REQUIRED WORK —
Comb through the entries for "from" and pull out each line that holds it.
*** Opening SUPPLIED MATERIAL ***
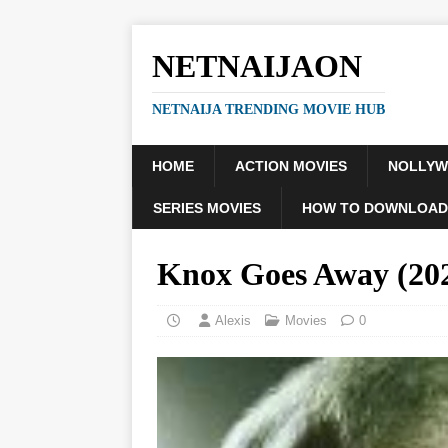
NETNAIJAON
NETNAIJA TRENDING MOVIE HUB
HOME
ACTION MOVIES
NOLLY
SERIES MOVIES
HOW TO DOWNLOAD
Knox Goes Away (2
Alexis
Movies
0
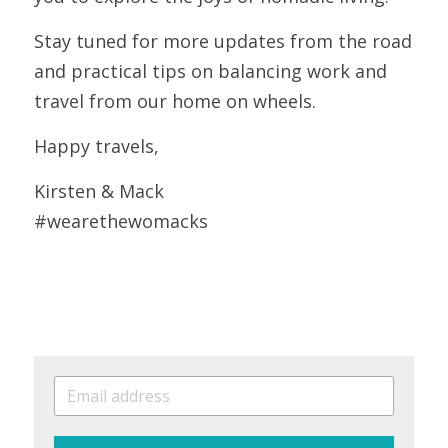
Stay tuned for more updates from the road 
and practical tips on balancing work and 
travel from our home on wheels. 
Happy travels, 
Kirsten & Mack
#wearethewomacks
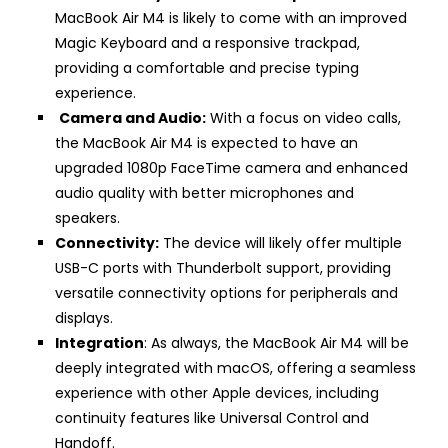
MacBook Air M4 is likely to come with an improved
Magic Keyboard and a responsive trackpad,
providing a comfortable and precise typing
experience.
Camera and Audio:
With a focus on video calls,
the MacBook Air M4 is expected to have an
upgraded 1080p FaceTime camera and enhanced
audio quality with better microphones and
speakers.
Connectivity:
The device will likely offer multiple
USB-C ports with Thunderbolt support, providing
versatile connectivity options for peripherals and
displays.
Integration
: As always, the MacBook Air M4 will be
deeply integrated with macOS, offering a seamless
experience with other Apple devices, including
continuity features like Universal Control and
Handoff.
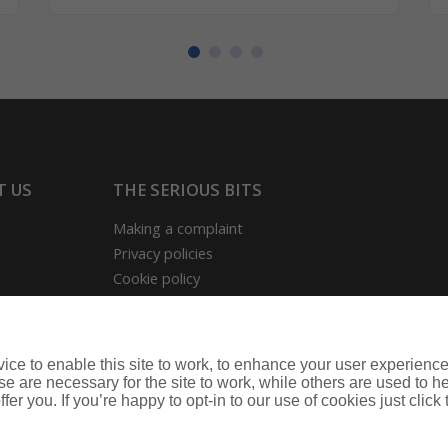
T US
THE SERIOUS BITS
Making a complaint
Privacy policies
Cookie policy
ion
rmation Hub
ce to enable this site to work, to enhance your user experienc
nce
e are necessary for the site to work, while others are used to
fer you. If you’re happy to opt-in to our use of cookies just click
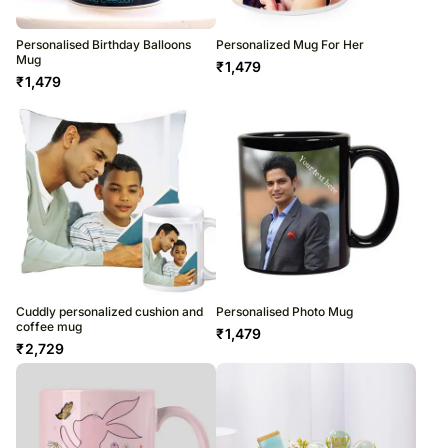
Personalised Birthday Balloons
Personalized Mug For Her
Mug
₹
1,479
₹
1,479
Cuddly personalized cushion and
Personalised Photo Mug
coffee mug
₹
1,479
₹
2,729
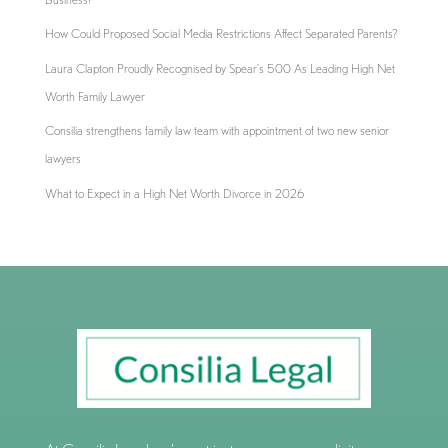
How Could Proposed Social Media Restrictions Affect Separated Parents?
Laura Clapton Proudly Recognised by Spear’s 500 As Leading High Net
Worth Family Lawyer
Consilia strengthens family law team with appointment of two new senior
lawyers
What to Expect in a High Net Worth Divorce in 2026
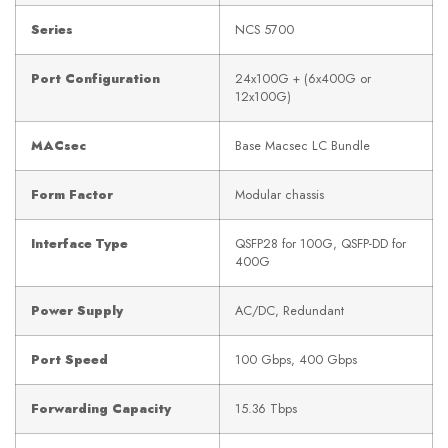
Series
NCS 5700
Port Configuration
24x100G + (6x400G or
12x100G)
MACsec
Base Macsec LC Bundle
Form Factor
Modular chassis
Interface Type
QSFP28 for 100G, QSFP-DD for
400G
Power Supply
AC/DC, Redundant
Port Speed
100 Gbps, 400 Gbps
Forwarding Capacity
15.36 Tbps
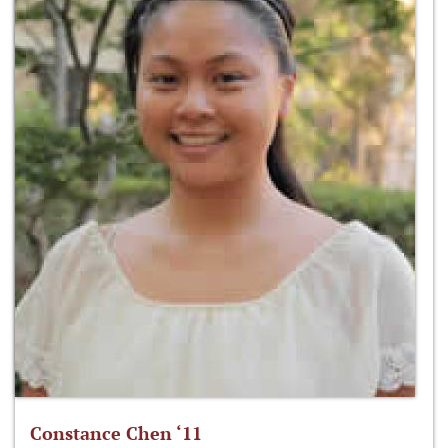
Constance Chen ‘11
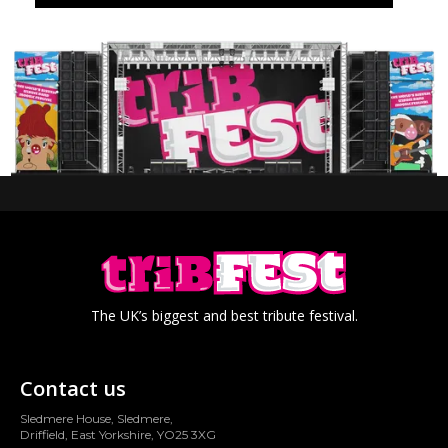
The UK’s biggest and best tribute festival.
Contact us
Sledmere House, Sledmere,
Driffield, East Yorkshire, YO25 3XG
*** Closing SUPPLIED MATERIAL ***
ANSWER FOR THIS EXERCISE —
Stay tuned for more updates from the road 
travel from our home on wheels. 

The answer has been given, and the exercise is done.